The Abbot’s Notebook for February 21, 2018

My sisters and brothers in Christ,

Blessings to you!  Already we are in the middle of the First Week of Lent and moving towards Holy Week and Easter.  Time always keeps moving!  In the past I seemed able to keep up with the movements of time and even to be a bit ahead.  These days I am still challenged to keep up with things.  Lent is a time to accept ourselves as we are and to see how to respond just a bit more to the love of our Lord.

In the community, most of the brothers have recovered from the cold and the flu that is going around and so the choir is once more almost full.  Brother Gabriel has returned from helping in Saint Benedict’s Abbey, Polokwane, South Africa, for many months.  Father Gregory, who also is helping in Saint Benedict’s Abbey, came home for a short visit and has already begun the return to Saint Benedict’s Abbey.  In time we will be having other brothers help there as well.  The challenge is to help a community survive and to begin to grow once more, but with all of the needed elements of a community in place.

Last Friday, February 16th, our Vietnamese brothers were able to go to Albuquerque to celebrate the Lunar New Year with the Vietnamese community there.  This celebration of the Lunar New Year is an incredibly important element of Vietnamese culture and of many other Asian cultures.  It is a time to renew bonds of family and friendship and relationships.

On Saturday, the Vietnamese brothers arose early in order to drive some three hours to Blanco, New Mexico, to share in the solemn vows of Sister Agnes Le Doan.  Another two cars of monks drove from the Monastery to be present also for the vows.  We were 22 monks present at the vows of Sister Agnes Le—almost half of the community.  Bishop James Wall of Gallup presided at the vows and the monks helped with the singing.  Then we all returned back to our own monastery following the banquet after the profession.  There were four cars of us monks and three of the cars got lost on the way home, including the one which I was driving!

Lent….  What can a believer do in Lent?  When I was really young, all the rules of fasting were still in effect and most Catholics that I knew still kept them.  Fasting was simply accepted as something that most Catholics did.  Today there is very little fasting in our Catholic Church.  Not long ago, in our refectory reading, we heard a statement from the Patriarch of the Coptic Church that said something like this:  where there is no fasting, there is no Church.  Many of us monks were struck by that statement.  While we might not ever say anything quite so strong, we also notice the difference in our monastic life when there is no fasting.

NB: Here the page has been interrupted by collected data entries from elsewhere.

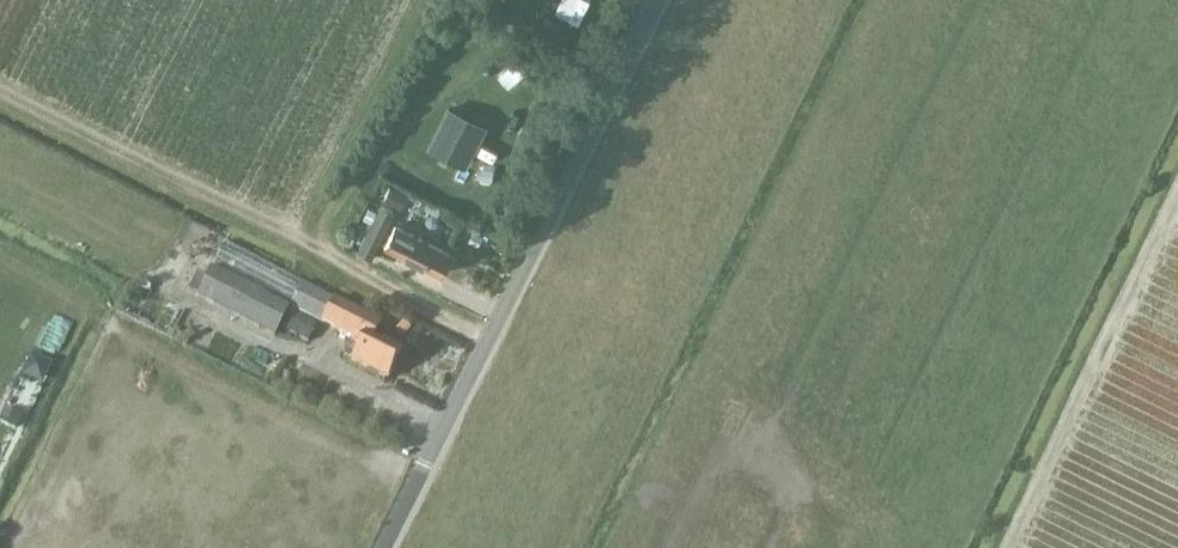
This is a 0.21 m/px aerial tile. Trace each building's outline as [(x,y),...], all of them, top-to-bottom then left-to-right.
[(442,106),(422,147),(462,166),(482,126),(442,106)] [(378,205),(356,250),(370,257),(392,212),(378,205)] [(394,224),(382,247),(439,276),(451,253),(394,224)] [(301,283),(225,244),(211,268),(288,309),(301,283)] [(289,309),(288,309),(211,268),(188,256),(173,286),(275,338),(279,330),(306,344),(316,324),(289,310),(289,309)] [(381,323),(301,283),(288,309),(289,309),(319,326),(319,324),(358,344),(348,362),(386,381),(401,351),(375,337),(381,323)]
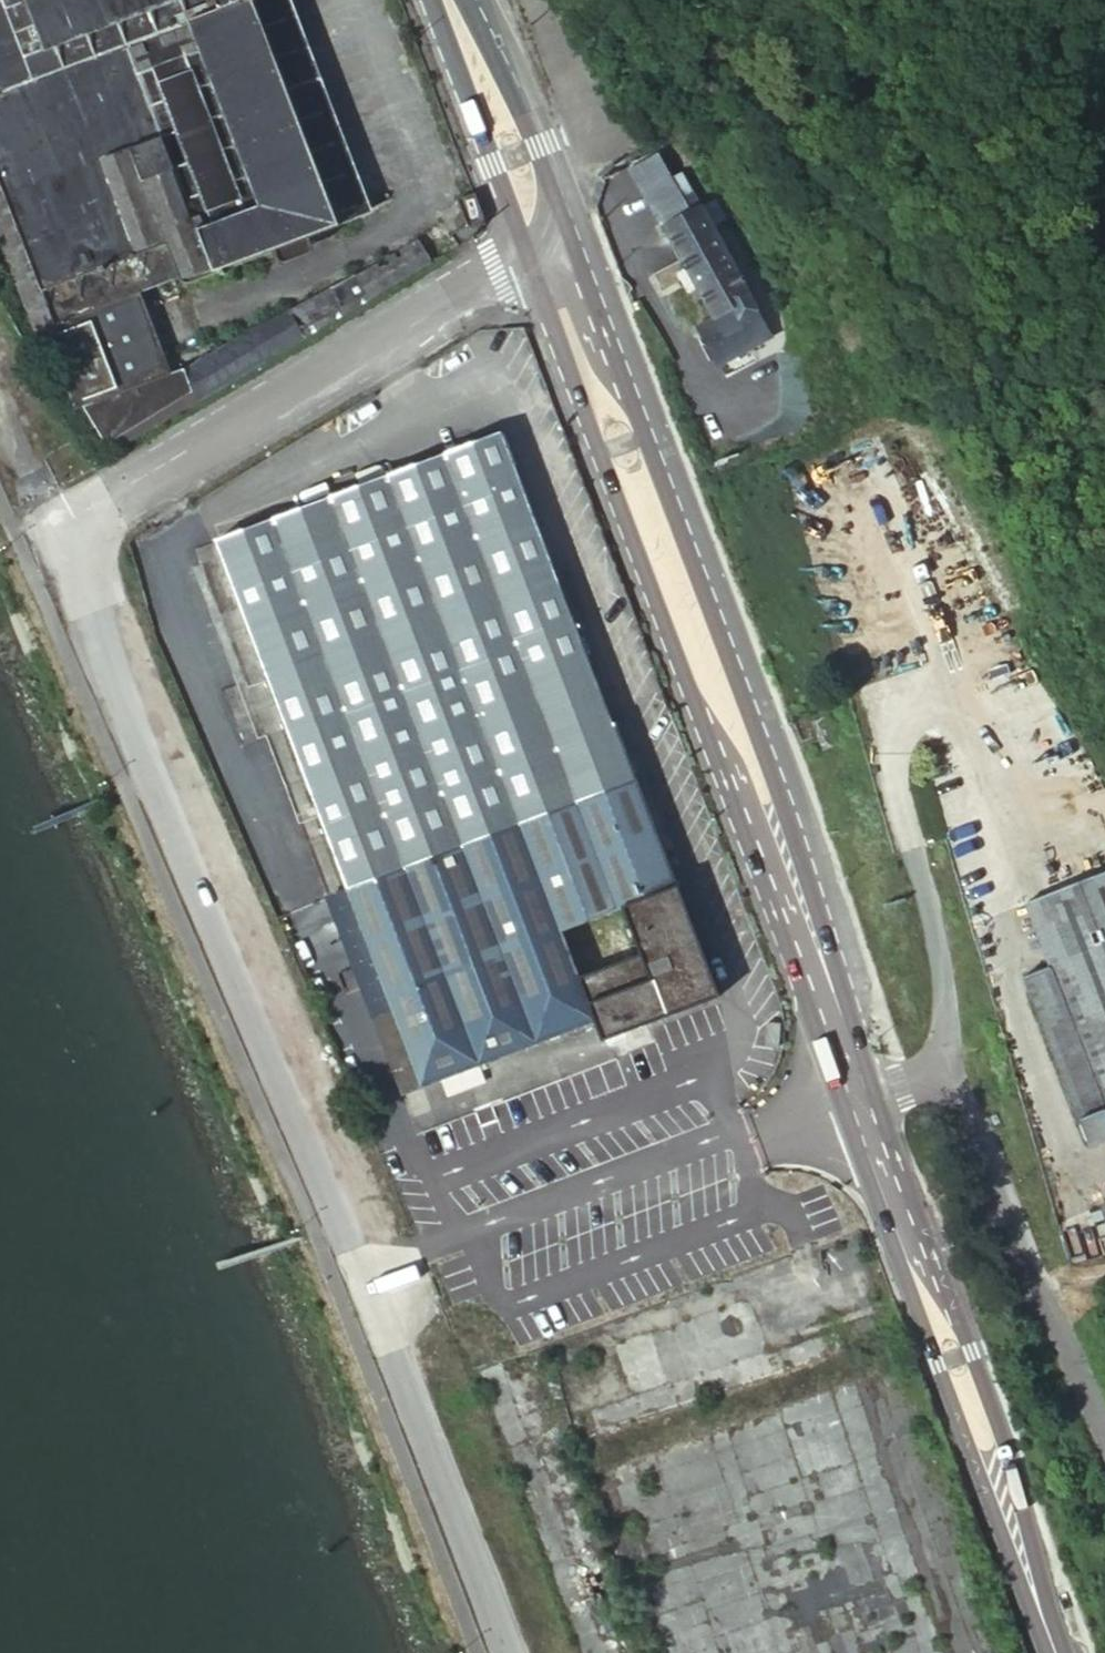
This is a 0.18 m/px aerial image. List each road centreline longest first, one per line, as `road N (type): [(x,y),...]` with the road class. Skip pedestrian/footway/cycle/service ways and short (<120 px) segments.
road 1 (primary): [(857,1101),(843,958),(767,730),(577,229)]
road 2 (primary): [(525,256),(686,699),(857,1101)]
road 3 (unclassified): [(55,528),(525,256)]
road 4 (unclassified): [(161,781),(354,1223)]
road 5 (unclassified): [(354,1223),(508,1652)]
road 6 (unclassified): [(55,528),(161,781)]
road 7 (primary): [(430,0),(525,256)]
road 8 (primary): [(577,229),(472,0)]
road 9 (primary): [(1055,1652),(990,1454)]
road 10 (primary): [(990,1454),(999,1425),(958,1312),(921,1282)]
road 11 (primary): [(921,1282),(919,1321),(961,1436),(990,1454)]
road 12 (primary): [(921,1282),(857,1101)]
road 13 (unclassified): [(0,411),(55,528)]

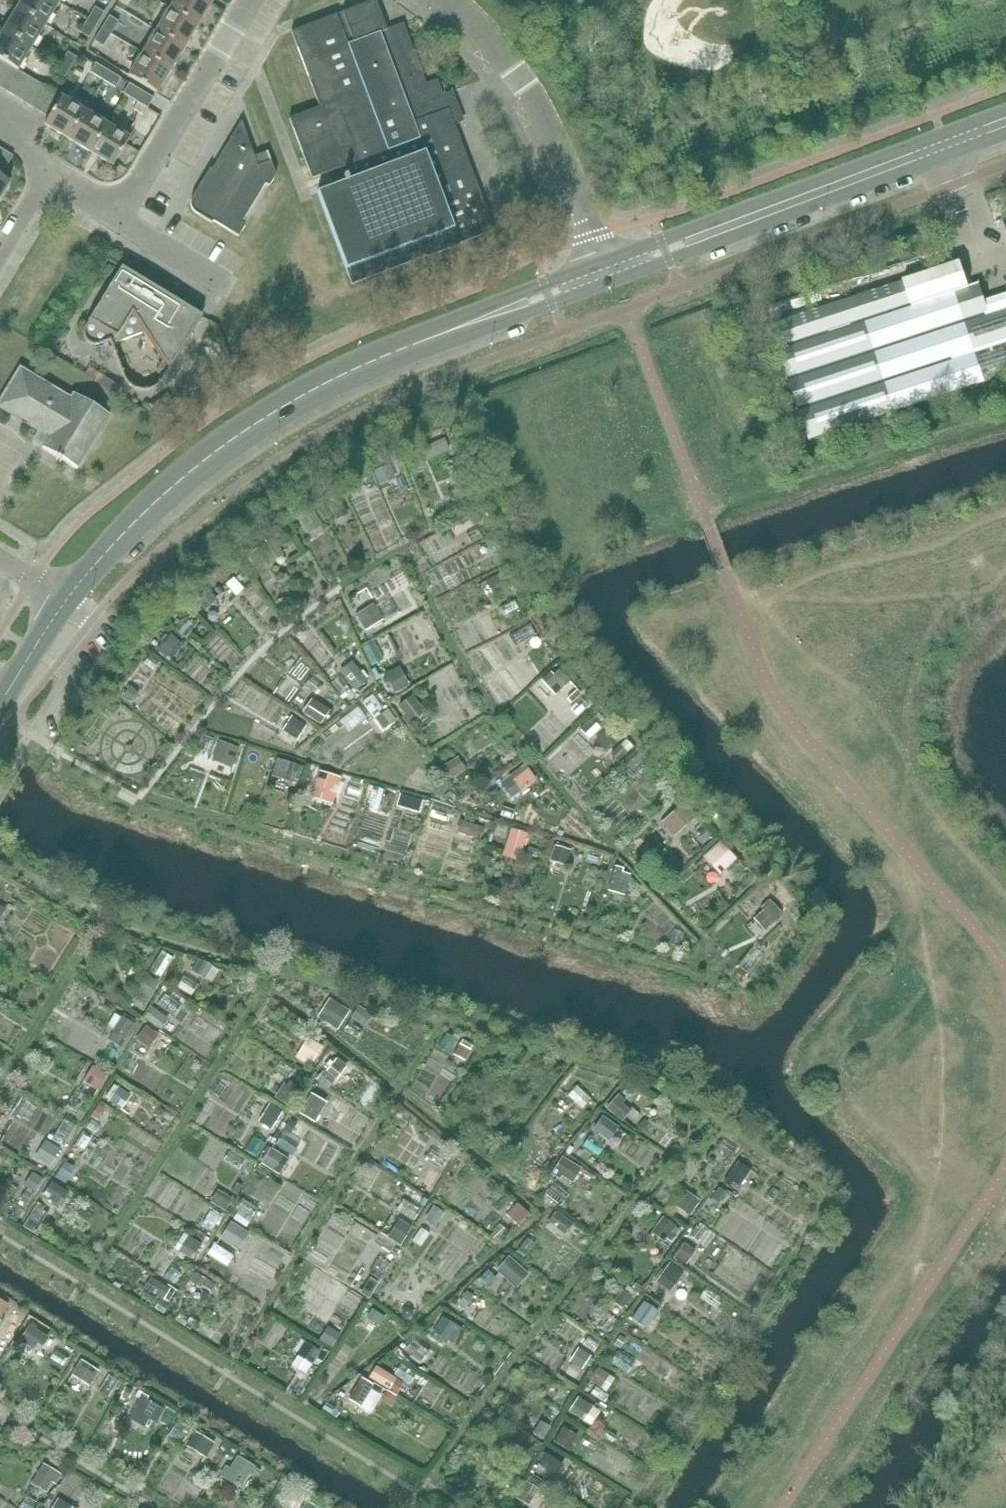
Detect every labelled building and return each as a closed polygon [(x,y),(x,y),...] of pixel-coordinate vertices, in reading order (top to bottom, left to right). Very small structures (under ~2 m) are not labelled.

Always we need to think of the Scripture from Isaiah 58:6-7:  “This, rather, is the fasting that I wish: releasing those bound unjustly, untying the thongs of the yoke; Setting free the oppressed, breaking every yoke; sharing your bread with the hungry, sheltering the oppressed and the homeless; Clothing the naked when you see them, and not turning your back on your own.”

That passage from Isaiah always puts fasting in the proper perspective.  If any bodily penances that we do are unable to help us love others better, then they are useless.  The purpose of bodily discipline, of penance, of doing good, is always about loving others more.  Whatever we do that does not help us love others more is just wasted.

Should we do penances?  Of course, but only with the proper motivation.  All parents know about penance, especially when their children are young.  Penance is giving up my own will to do the will of another for the sake of love.  Can we fast?  Yes, of course.  But we should confuse fasting and dieting!  Fasting is to give up something that I want very much in order to gain a mastery at some level over my own being, both body and soul, in order that I can, both body and soul, give myself better to loving others.

Penance and fasting really make sense when we live in a community or in a close family.  We all know that we cannot do just as we want but always have to take into account the needs of the family or of the community as a whole and the needs of others as individuals.

Living Lent is a challenge.  Saint Benedict wants the monk to give of himself in a special way during Lent so that when Easter comes, there is cause for celebration.  That makes sense to me.  It is not easy to work serious on the inner life and it takes effort and patience and a deep commitment.  Living with others is not easy.  Living with oneself is not easy.  Yet the Lord calls us to live with others by learning how to live with ourselves in peace.  Saint Benedict says that the life of the monk should be Lenten at all times but that most of us don’t have the capacity for that.

There is a great deal of joy in the time of Lent when we begin to see that it is all about loving.  Even when we fail, we can be confident that God is still there, loving us and drawing us deeper into the mysteries.

As always I will celebrate a Holy Mass this week for your and for your intentions.  May the Lord help us all in this time of Lent so that we can respond more completely to His love.  I send you my love and prayers and rely on your for me and for the women and men in our communities.